Edward D. Andrews: the divine name Jehovah should have been retained. The concern should not be over the feeling of the Jews but over how God felt about his personal name that he gave to be known. Jesus said of the Jewish religious leaders of his day, “making void the word of God by your tradition.” (Mark 7:13) One of their traditions was not to say God’s personal name. Jehovah: (Heb. יְהֹוָה) The Tetragrammaton, God’s personal name, יְהֹוָה (JHVH), which is found in the Hebrew Old Testament 6,828 times.
Our Lord. The word here used—אֲדֹנָי, Adonai—means properly master, lord, ruler, owner, and is such a title as is given to an owner of land or of slaves, to kings, or to rulers, and is applied to God as being the ruler or governor of the universe. The meaning here is, that the psalmist acknowledged Jehovah to be the rightful ruler, king, or master of himself and of all others. He comes before him with the feeling that Jehovah is the universal ruler—the king and proprietor of all things.
How excellent is thy name. How excellent or exalted art thou—the name being often used to denote the person. The idea is, “How glorious art thou in thy manifested excellence or character.”
In all the earth. In all parts of the world. That is, the manifestation of his perfect character was not confined to any one country but was seen in all lands and among all people. In every place his true character was made known through his works; in every land, there were evidence of his wisdom, his greatness, his goodness, his condescension.

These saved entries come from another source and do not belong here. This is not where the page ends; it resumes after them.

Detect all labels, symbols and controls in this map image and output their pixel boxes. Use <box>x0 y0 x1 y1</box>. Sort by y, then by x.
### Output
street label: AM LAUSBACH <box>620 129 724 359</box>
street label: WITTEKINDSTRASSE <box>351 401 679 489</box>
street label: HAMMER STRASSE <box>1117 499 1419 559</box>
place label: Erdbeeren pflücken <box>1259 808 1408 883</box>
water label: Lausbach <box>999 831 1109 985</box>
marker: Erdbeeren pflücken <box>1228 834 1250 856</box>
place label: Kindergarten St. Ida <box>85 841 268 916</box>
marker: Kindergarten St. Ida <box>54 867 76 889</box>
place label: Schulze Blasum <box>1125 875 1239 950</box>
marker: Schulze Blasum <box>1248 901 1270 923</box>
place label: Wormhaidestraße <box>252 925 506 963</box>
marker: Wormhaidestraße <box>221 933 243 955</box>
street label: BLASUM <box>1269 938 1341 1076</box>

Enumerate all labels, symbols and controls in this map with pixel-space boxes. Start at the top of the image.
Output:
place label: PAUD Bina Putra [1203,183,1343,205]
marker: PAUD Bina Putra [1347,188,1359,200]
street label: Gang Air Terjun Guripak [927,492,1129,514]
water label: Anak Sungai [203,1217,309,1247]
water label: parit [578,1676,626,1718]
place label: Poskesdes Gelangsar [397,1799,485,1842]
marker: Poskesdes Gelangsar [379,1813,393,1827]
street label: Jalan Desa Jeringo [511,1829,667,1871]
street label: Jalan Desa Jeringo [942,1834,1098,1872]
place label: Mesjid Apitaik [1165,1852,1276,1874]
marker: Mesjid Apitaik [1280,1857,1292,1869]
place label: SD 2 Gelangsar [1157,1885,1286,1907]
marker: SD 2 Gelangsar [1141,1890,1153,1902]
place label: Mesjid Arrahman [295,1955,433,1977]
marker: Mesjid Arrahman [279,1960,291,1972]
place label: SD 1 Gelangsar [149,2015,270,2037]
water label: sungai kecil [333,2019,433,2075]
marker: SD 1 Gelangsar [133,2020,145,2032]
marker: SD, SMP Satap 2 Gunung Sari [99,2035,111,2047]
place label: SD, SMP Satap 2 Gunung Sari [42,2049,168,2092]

Who hast set thy glory above the heavens. The word here used, and rendered “hast set,” is in the imperative mood—תְּנָה, tenah—give; and it should probably have been so rendered here, “which thy glory give thou;” that is, “which glory of thine, or implied in thy name, give or place above the heavens.” In other words, let it be exalted in the highest degree, and to the highest place, even above the heavens on which he was gazing, and which were in themselves so grand, ver. 3. It expresses the wish or prayer of the writer that the name or praise of God, so manifest in the earth, might be exalted in the highest possible degree—be more elevated than the moon and the stars—exalted and adored in all worlds. In His name there was such intrinsic grandeur that he desired that it might be regarded as the highest object in the universe and might blaze forth above all worlds. On the grammatical construction of this word—תְּנָה—see an article by Prof. Stuart, in the Bibliotheca Sacra, vol. ix. pp. 73–77. Prof. Stuart supposes that the word is not formed from נָתַן, nathan—to give, as is the common explanation, but from תָּנָה, tanah—to give presents, to distribute gifts, Hos. 8:9, 10, and that it should be rendered, You who diffuse abroad your glory over the heavens.